Comment une chanson si peu explicite a-t-elle pu accéder à la notoriété, devenir un chant de lutte au même titre que les chants républicains avec lesquels elle s’est trouvée confondue ?
- D’abord, l’air, la métrique et la construction de la chanson rappellent certains chants républicains. On peut parfaitement chanter les strophes de« Los dos gallos » sur l’air de « El Quinto Regimiento », emprunté à une chanson traditionnelle « El Vito »:
Con el Quinto, Quinto, Quinto
con el Quinto Regimiento
Madre, yo me voy p'al frente
para las líneas de fuego.
On peut également les adapter une à une sans changement métrique à l’air de « Ay Carmela ».
El Ejército del Ebro,
rumba la rumba la rumba la.
El Ejército del Ebro,
rumba la rumba la rumba la
una noche el río pasó,
¡Ay Carmela! ¡Ay Carmela!
una noche el río pasó.
¡Ay Carmela! ¡Ay Carmela!
- Ensuite, le texte évoque un affrontement fratricide passé, présent et futur dans lequel les Espagnols des années 60 ne peuvent manquer de percevoir l’écho de la guerre civile et ses séquelles, dont la lutte anti-franquiste.
Dans le contexte d’un régime répressif, sans droits à la libre parole, la censure contraint les artistes engagés à des subterfuges d’expression, à l’écriture entre les lignes. L’auteur de « Los dos gallos » est bien placé pour le savoir.
José Antonio Sánchez Ferlosio, « Chicho Sánchez » (Madrid, 1940-2003), est le fils de l’écrivain et poète Rafael Sánchez Mazas, co-fondateur de la phalange, avec José Antonio Primo de Rivera (arrêté, condamné à mort, exécuté par le gouvernement républicain en 1936), d’où assurément le nom de baptême de Chicho. Sa mère était italienne.

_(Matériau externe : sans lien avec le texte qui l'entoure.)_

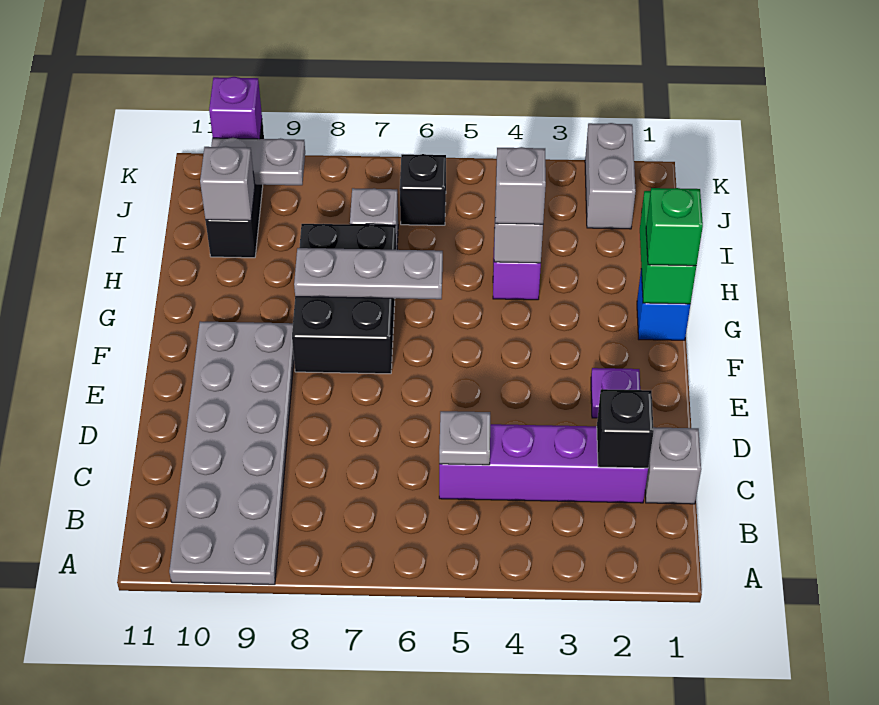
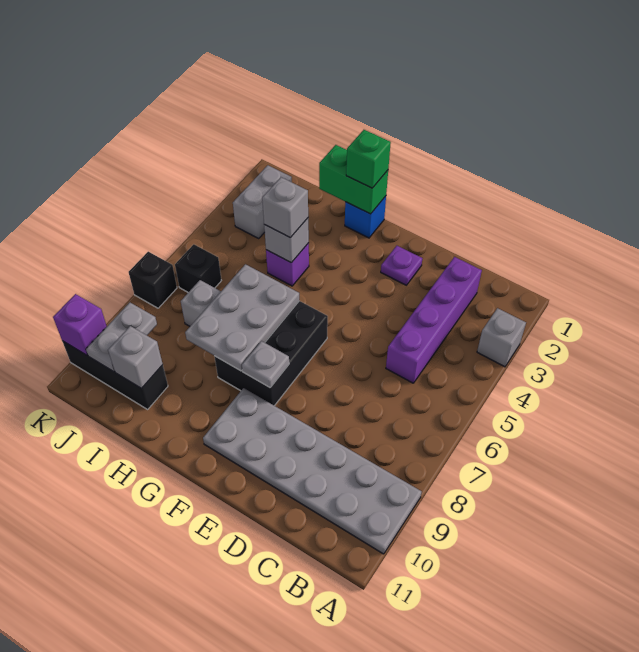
grey 1x1 brick [645,427,701,504] -> grey 1x1 brick moved to [477,308,526,367]
black 1x1 brick [597,389,654,468] -> black 1x1 brick moved to [129,252,177,308]
grey 1x1 plate [439,411,490,465] -> grey 1x1 plate moved to [242,341,289,387]
black 2x3 brick [292,224,396,374] -> black 2x3 brick turned to [214,301,328,406]
grey 1x3 plate [294,248,443,299] -> grey 2x3 plate [185,264,299,371]
grey 1x2 brick [585,123,636,229] -> grey 1x2 brick turned to [233,165,292,239]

En rupture avec l’idéologie paternelle il aborde l’anti-franquisme dans les rangs du PCE clandestin duquel il glisse vers le maoïsme puis le trotskisme pour se rapprocher finalement des courants anarchistes lors de la démocratisation politique dans son pays. Il est l’auteur de nombreuses chansons de lutte et de protestation politiques tant sous la dictature que par la suite. Il fut aussi correcteur de presse, écrivit des articles pour divers périodiques, dont Diario 16. Il fut également auteur d’énigmes linguistiques.

Voilà qui explique peut-être le caractère particulier de « Los dos gallos » : métaphore floue, refrain qui tourne sur lui-même, brouillage temporel. Quant à l’air, il peut s’insérer incognito dans le répertoire des airs républicains. La chanson est ainsi arrivée sous le double masque de l’anonymat et du motif rebattu depuis Caïn et Abel des frères ennemis, l’auteur et ses interprètes ne se manifestant que par l’avertissement à l’un des coqs.

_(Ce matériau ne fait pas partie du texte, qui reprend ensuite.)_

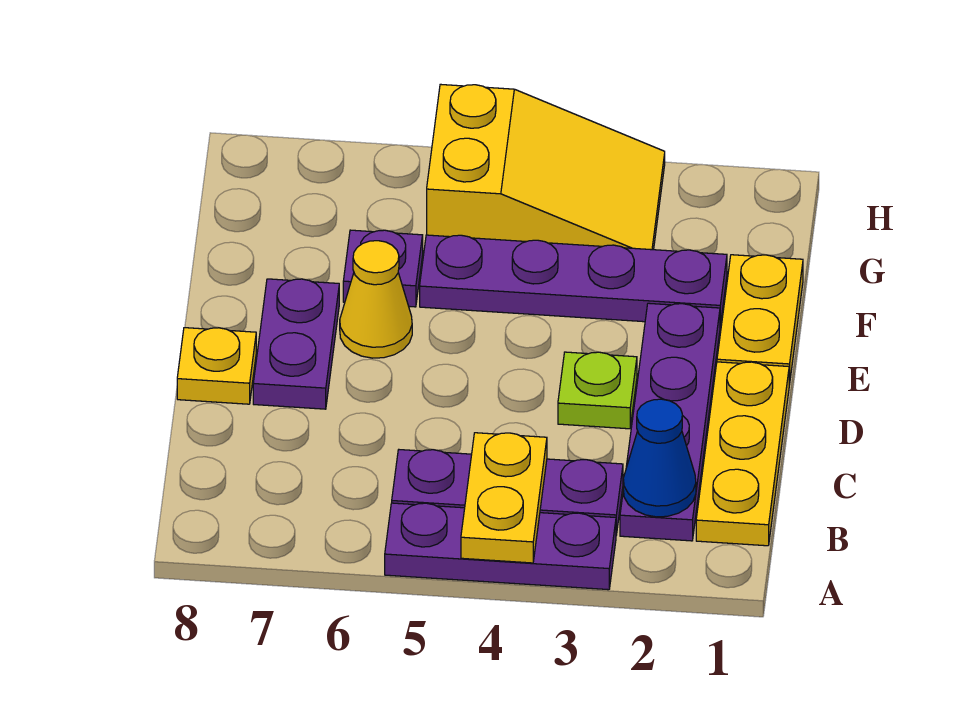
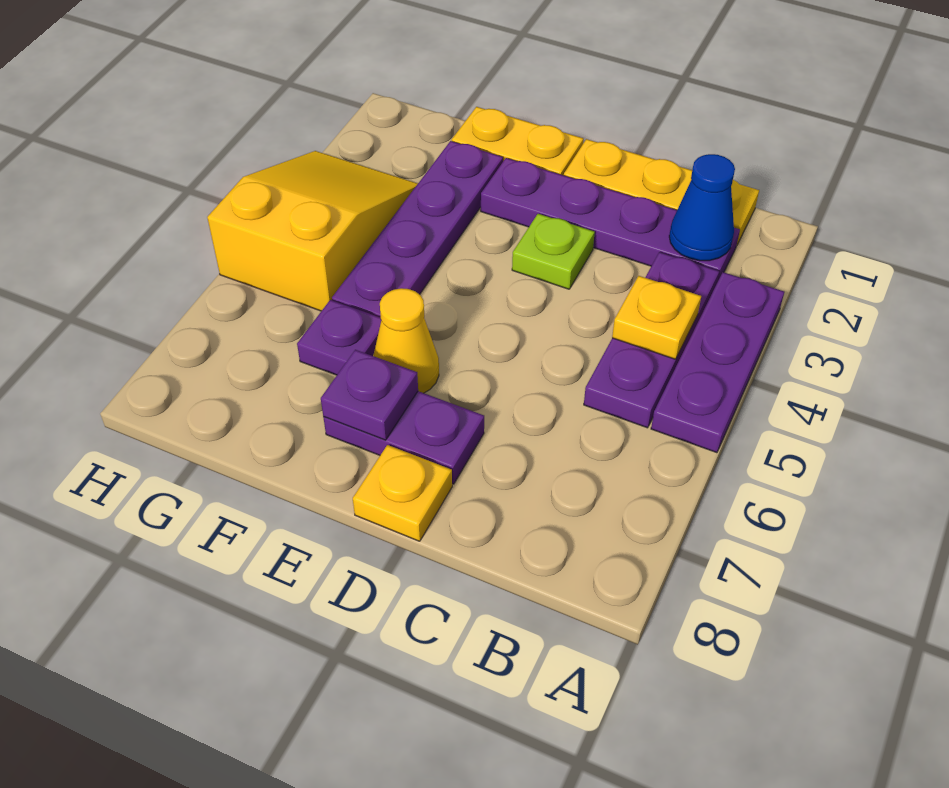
yellow 1x2 plate [461,433,547,563] -> yellow 1x1 plate [612,276,701,359]
none -> purple 1x1 plate [321,350,418,440]

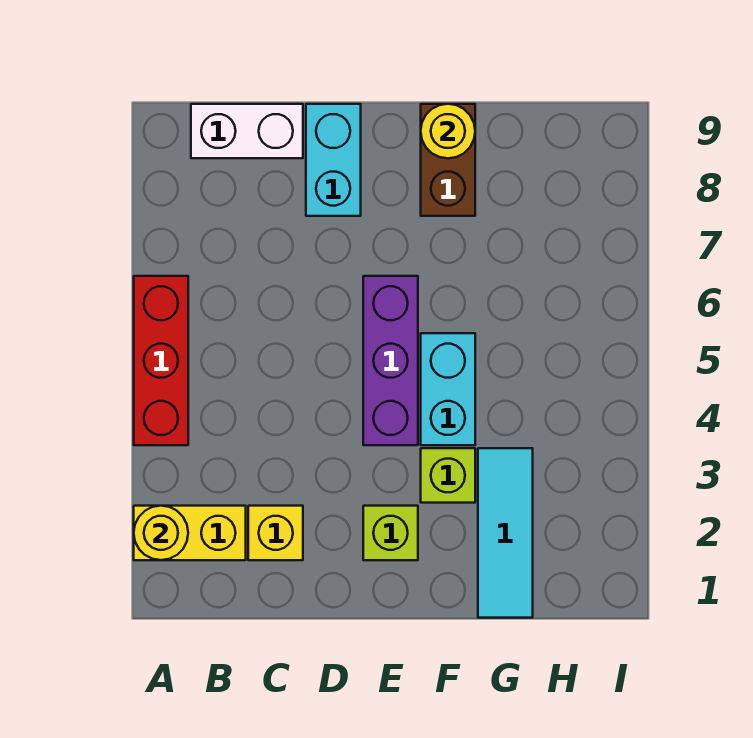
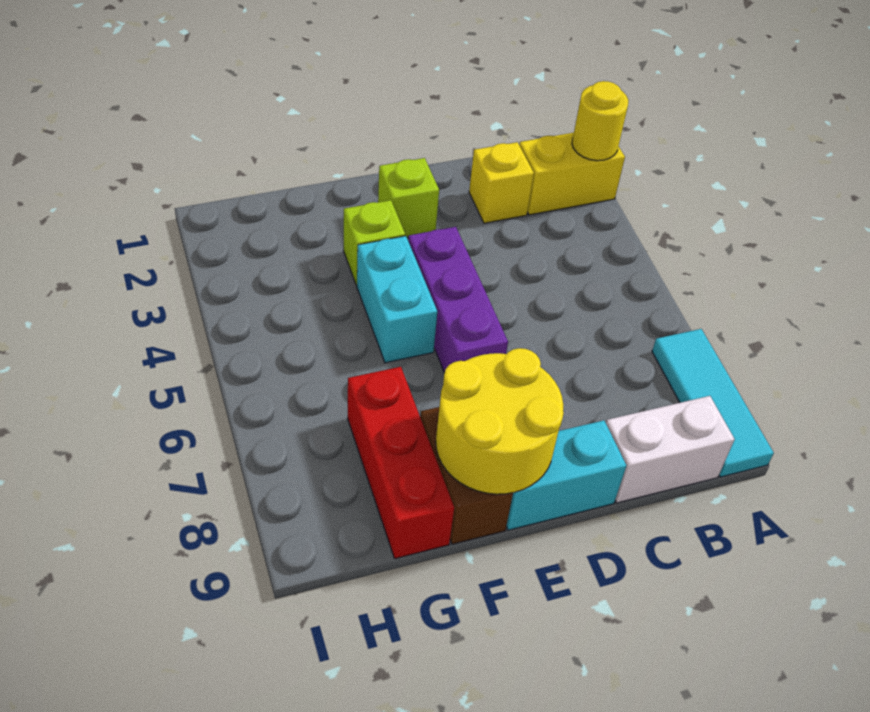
red 1x3 brick [134,276,188,445] -> red 1x3 brick moved to [348,367,454,559]
cyan 1x2 brick [306,104,361,216] -> cyan 1x2 brick turned to [506,420,626,530]
yellow 1x1 round brick [421,104,475,158] -> yellow 2x2 round brick [436,348,564,494]
cyan 1x3 tile [478,448,533,618] -> cyan 1x3 tile moved to [652,329,774,477]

Le noir et le rouge y reprennent une symbolique plus « classique », celle par exemple des ténèbres, de la mort, du mal face à celle du sang, de la passion, de la vie. Mais l’inventaire reste ouvert. Le combat sur le sable, rouge contre noir, évoque la corrida où se confrontent le taureau noir et le torero armé de sa muleta rouge.

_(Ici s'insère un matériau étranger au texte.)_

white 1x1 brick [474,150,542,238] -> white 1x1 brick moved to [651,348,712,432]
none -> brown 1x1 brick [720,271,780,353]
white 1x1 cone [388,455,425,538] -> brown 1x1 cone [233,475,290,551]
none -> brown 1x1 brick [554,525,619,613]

L’image du coq annonçant le crépuscule au lieu de l’aube, prenant la nuit pour le jour, peut figurer la fin de sa domination ; quelque chose s’achève tandis que veillent des coqs d’un autre plumage, prêts au ralliement et au combat jusqu’à la mort. Le sens politique de la chanson repose davantage sur le consensus que sur une signification claire. Deux mots seulement détiennent une charge potentielle, « traicionero » et « advierto ». C’est évidemment en ce dernier que réside le germe de la contestation, de mise en garde qui me fait personnellement penser au refrain de « La Semaine Sanglante », de Jean-Baptiste Clément (auteur du «Temps des Cerises »), dédiée aux fusillés de la Commune de Paris :
Oui, mais….
Ça branle dans le manche.
Ces mauvais jours-là finiront 
Et gare à la revanche
Quand tous les pauvres s'y mettront !

Voilà, après m’être maintes fois trompé entre le coq noir et le coq rouge, je pense pouvoir maintenant me représenter les forces en présence dans cette chanson devenue hymne de lutte et choisir mon camp.